Good times, man. Good times.
I taught the LSAT for five years and then this year started law school (and right now am procrastinating on studying for my last exam, Torts, which is on Monday — sigh), so I have a somewhat unusual perspective on this.
The thing that's struck me continuously throughout my first semester is the ongoing tension between "The LSAT is totally relevant to everything that you do in law school" and "The LSAT is completely irrelevant to absolutely anything you do in law school." Both statements are largely true.
As the posters above have noted, many of your law school classes will involve taking large sets of rules, applying them to facts, and figuring out what you can, must, can't, or might not do. This is precisely what you do in logic games, and it's precisely the justification that
LSAC regularly gives (starting around 9:40 in the video) for this portion of the exam. I suppose that's true, as far as it goes; I was thinking of this as I was looking over the rules of joinder in Civil Procedure (a defendant MUST counterclaim any claim that arises out of the same transaction or occurrence and CAN counterclaim anything else against the same defendant, but can only implead third-parties who may be liable to the defendant for all or part of the claim against it, but can also assert additional claims against the impleaded defendant...).
However, if this is so, this is a really cynical view of the law. Usually there's some sort of logic or policy justification behind the rules as they exist, and they interweave together with other topics you study. (Certain kinds of counterclaims are compulsory for efficiency reasons, and they have impacts on preclusion, but other kinds of counterclaims are permissive for litigant autonomy reasons, and....) In a logic game, however, J comes before K because it does, not because to do otherwise would hinder efficiency or fairness or any of dozens of other values that we might worry about. It's not as though there's a policy justification for each of the rules; they just exist, regardless of how nonsensical they are, and you have to follow them.

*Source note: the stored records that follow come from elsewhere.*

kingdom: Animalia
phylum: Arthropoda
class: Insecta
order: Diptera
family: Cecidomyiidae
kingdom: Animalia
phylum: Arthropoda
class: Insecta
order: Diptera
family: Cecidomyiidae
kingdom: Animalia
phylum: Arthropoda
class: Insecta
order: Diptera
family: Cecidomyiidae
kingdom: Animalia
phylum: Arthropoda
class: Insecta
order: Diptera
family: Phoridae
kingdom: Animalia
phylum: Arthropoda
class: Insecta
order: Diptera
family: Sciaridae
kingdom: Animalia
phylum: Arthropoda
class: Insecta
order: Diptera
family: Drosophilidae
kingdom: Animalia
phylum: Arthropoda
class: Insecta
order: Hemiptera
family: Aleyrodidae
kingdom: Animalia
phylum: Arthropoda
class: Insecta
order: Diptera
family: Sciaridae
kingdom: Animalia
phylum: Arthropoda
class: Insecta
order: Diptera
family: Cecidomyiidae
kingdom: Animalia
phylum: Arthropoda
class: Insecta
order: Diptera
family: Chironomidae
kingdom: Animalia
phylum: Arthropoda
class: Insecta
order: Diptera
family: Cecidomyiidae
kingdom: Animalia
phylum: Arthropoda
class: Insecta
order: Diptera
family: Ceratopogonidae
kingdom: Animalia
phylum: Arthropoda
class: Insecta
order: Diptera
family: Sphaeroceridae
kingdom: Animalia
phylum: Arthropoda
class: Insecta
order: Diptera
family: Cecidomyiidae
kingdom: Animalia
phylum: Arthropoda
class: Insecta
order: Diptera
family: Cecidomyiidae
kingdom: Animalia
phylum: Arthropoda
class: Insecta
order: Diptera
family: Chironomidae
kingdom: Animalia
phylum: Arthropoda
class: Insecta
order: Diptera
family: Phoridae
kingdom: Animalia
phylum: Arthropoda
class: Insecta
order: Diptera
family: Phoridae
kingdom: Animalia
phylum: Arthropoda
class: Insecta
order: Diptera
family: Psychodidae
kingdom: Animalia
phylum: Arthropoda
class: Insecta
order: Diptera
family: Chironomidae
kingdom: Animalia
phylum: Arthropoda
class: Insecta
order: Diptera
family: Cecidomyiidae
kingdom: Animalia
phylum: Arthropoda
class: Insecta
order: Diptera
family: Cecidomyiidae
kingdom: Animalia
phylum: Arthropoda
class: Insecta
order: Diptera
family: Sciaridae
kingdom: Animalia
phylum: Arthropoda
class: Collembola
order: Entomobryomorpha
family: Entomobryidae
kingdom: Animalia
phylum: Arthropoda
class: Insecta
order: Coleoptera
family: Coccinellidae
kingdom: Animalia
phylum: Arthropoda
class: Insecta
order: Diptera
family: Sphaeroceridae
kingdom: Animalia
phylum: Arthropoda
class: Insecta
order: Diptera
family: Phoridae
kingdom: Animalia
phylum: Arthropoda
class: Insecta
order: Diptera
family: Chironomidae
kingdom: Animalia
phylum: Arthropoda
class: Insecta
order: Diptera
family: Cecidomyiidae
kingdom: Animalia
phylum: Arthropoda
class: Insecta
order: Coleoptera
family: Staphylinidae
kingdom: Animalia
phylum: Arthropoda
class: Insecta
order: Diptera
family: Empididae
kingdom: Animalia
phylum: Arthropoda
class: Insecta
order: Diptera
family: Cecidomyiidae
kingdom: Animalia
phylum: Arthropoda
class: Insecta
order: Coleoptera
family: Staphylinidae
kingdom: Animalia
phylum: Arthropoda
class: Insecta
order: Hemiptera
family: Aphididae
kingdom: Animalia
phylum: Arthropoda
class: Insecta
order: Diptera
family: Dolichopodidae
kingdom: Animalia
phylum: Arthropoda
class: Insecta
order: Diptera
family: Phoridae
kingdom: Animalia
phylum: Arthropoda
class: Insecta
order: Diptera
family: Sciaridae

So yeah, the general skills involved in applying rules to facts are part of the life of a lawyer. But you're probably not going to have to arrange dresses on hangers according to the following conditions in 8.75 minutes for a client or a judge at any point in your legal career. What I make of that, at least, is that if you don't like logic games, take comfort in its specific irrelevance, but remind yourself of the general relevance of the mental training in an at least tangentially related area to what you actually wanted to do, and the specific need to do it (uh, because you gotta take the LSAT to get into law school).